Task goal> Repeat every line of the data below word for word, but leave out the pictures.

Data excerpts
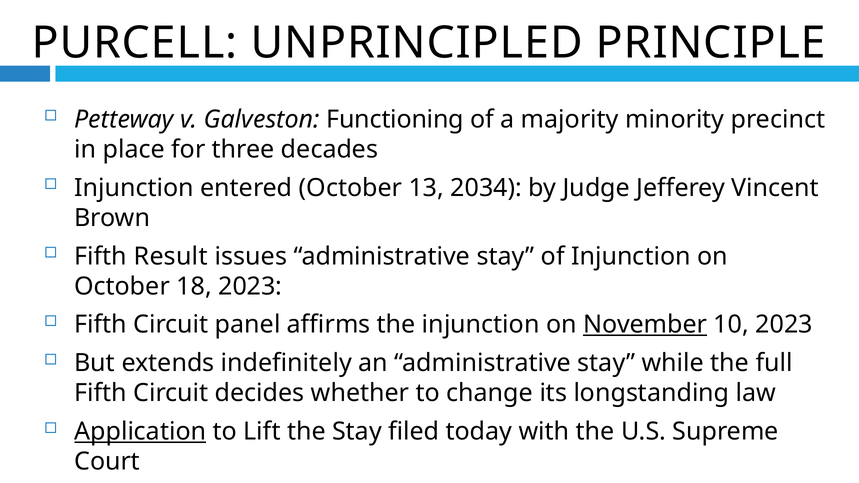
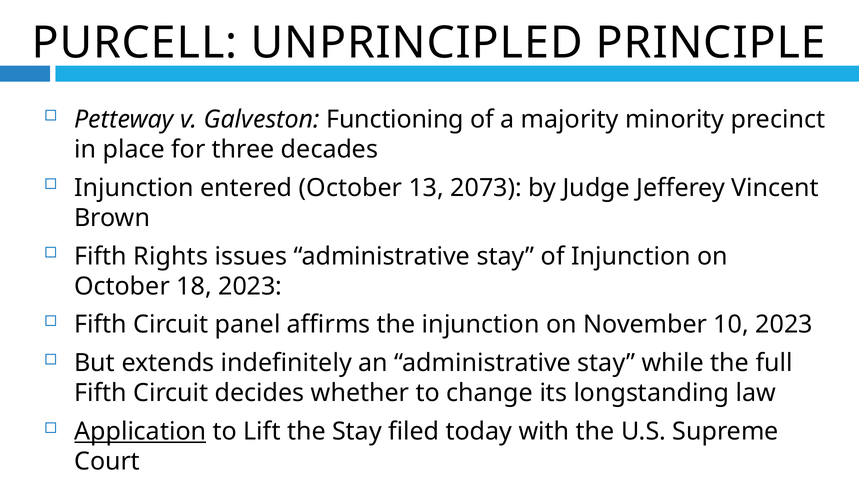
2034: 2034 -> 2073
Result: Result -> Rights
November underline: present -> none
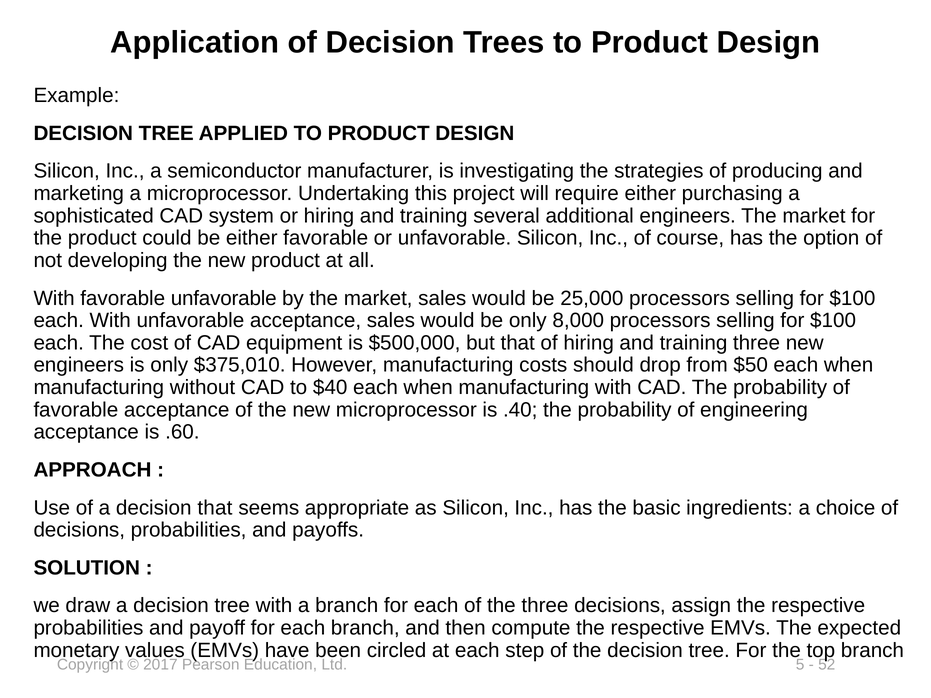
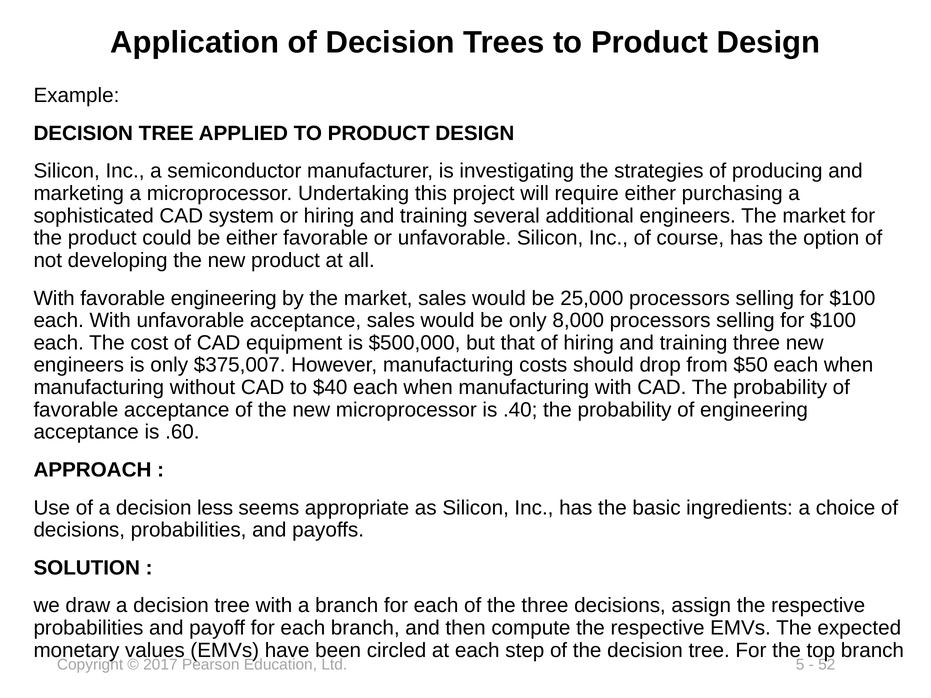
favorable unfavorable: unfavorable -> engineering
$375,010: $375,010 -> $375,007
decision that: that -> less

Exercise solution>
2034: 2034 -> 2073
Result: Result -> Rights
November underline: present -> none
favorable unfavorable: unfavorable -> engineering
$375,010: $375,010 -> $375,007
decision that: that -> less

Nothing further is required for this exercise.